A Super League would cause a trickle-down effect that would devalue clubs in the top division of each country. With all media focus on the heavyweight match-ups of the Super League, big clubs and spectators alike are disincentivized from caring about domestic competitions within their countries. In turn, domestic sponsors, TV deals, tickets and everything else would lose value as a result of the decreased competitive intrigue. This would ultimately really hurt smaller local clubs who were already struggling financially because of the pandemic.

This trickle-down would affect the lowest-level clubs too. Lower-league clubs in Europe rely on money generated from the highest leagues to survive. For small clubs, the matchday revenue from facing a big team helps create the infrastructure for developing young players and covering expenses. 

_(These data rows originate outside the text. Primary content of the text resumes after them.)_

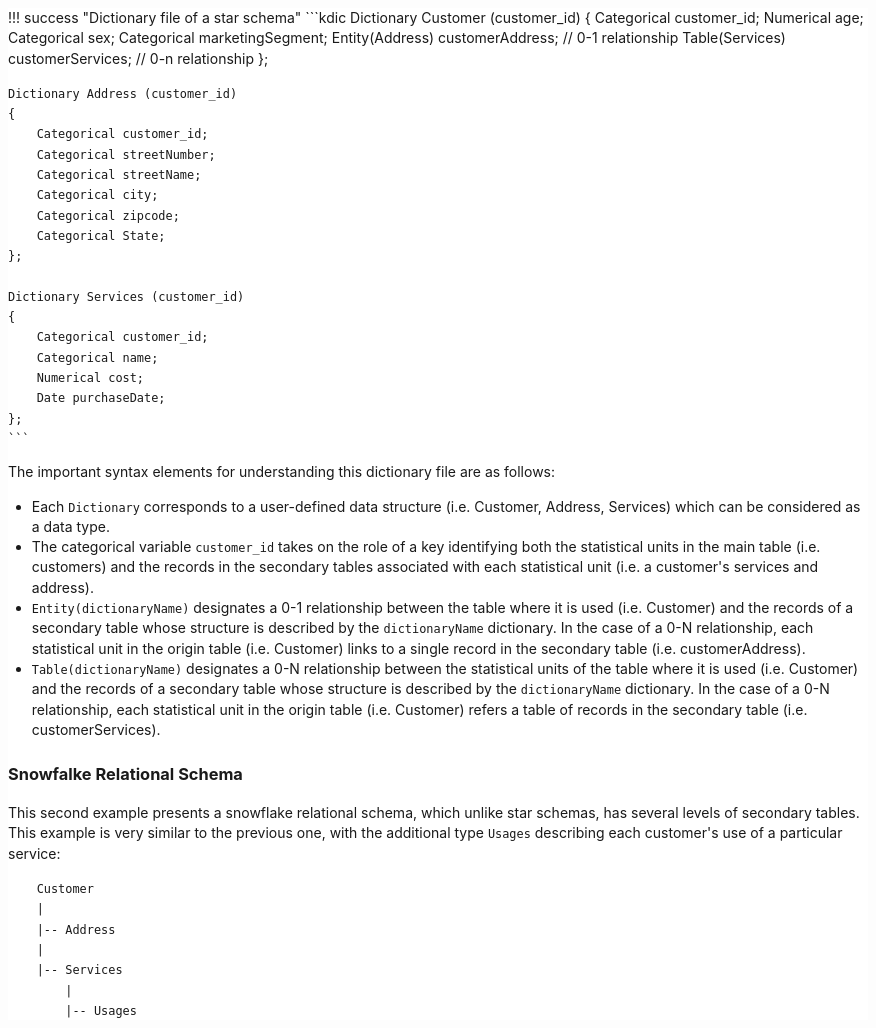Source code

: !!! success "Dictionary file of a star schema"
    ```kdic
    Dictionary Customer (customer_id)
    {
        Categorical customer_id;
        Numerical age;
        Categorical sex;
        Categorical marketingSegment;
        Entity(Address) customerAddress; // 0-1 relationship
        Table(Services) customerServices;               // 0-n relationship
    };

    Dictionary Address (customer_id)
    {
        Categorical customer_id;
        Categorical streetNumber;
        Categorical streetName;
        Categorical city;
        Categorical zipcode;
        Categorical State;
    };

    Dictionary Services (customer_id)
    {
        Categorical customer_id;
        Categorical name;
        Numerical cost;
        Date purchaseDate;
    };
    ```

The important syntax elements for understanding this dictionary file are as follows: 

- Each `Dictionary` corresponds to a user-defined data structure (i.e. Customer, Address, Services) which can be considered as a data type. 
- The categorical variable `customer_id` takes on the role of a key identifying both the statistical units in the main table (i.e. customers) and the records in the secondary tables associated with each statistical unit (i.e. a customer's services and address). 
- `Entity(dictionaryName)` designates a 0-1 relationship between the table where it is used (i.e. Customer) and the records of a secondary table whose structure is described by the `dictionaryName` dictionary. In the case of a 0-N relationship, each statistical unit in the origin table (i.e. Customer) links to a single record in the secondary table (i.e. customerAddress).  
- `Table(dictionaryName)` designates a 0-N relationship between the statistical units of the table where it is used (i.e. Customer) and the records of a secondary table whose structure is described by the `dictionaryName` dictionary. In the case of a 0-N relationship, each statistical unit in the origin table (i.e. Customer) refers a table of records in the secondary table (i.e. customerServices).  


### Snowfalke Relational Schema

This second example presents a snowflake relational schema, which unlike star schemas, has several levels of secondary tables. This example is very similar to the previous one, with the additional type `Usages` describing each customer's use of a particular service:   
```
    Customer
    |
    |-- Address
    |
    |-- Services
        |
        |-- Usages
```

Many smaller clubs would go out of business, causing jobs to be lost for many in each of these countries. 

In simple terms, this is a “rich get richer” scenario which could cause poor teams to get poorer. 

Fans of all the big clubs realize the value that smaller leagues and clubs bring to the game of football, which is one of the many reasons why this outrage occurred. 

As of right now, Real Madrid’s owner is still trying to keep the Super League alive, but the move seems desperate. The Super League will not happen anytime soon because the fans stood up for themselves in a huge win for the common folk against the big billionaire businessman.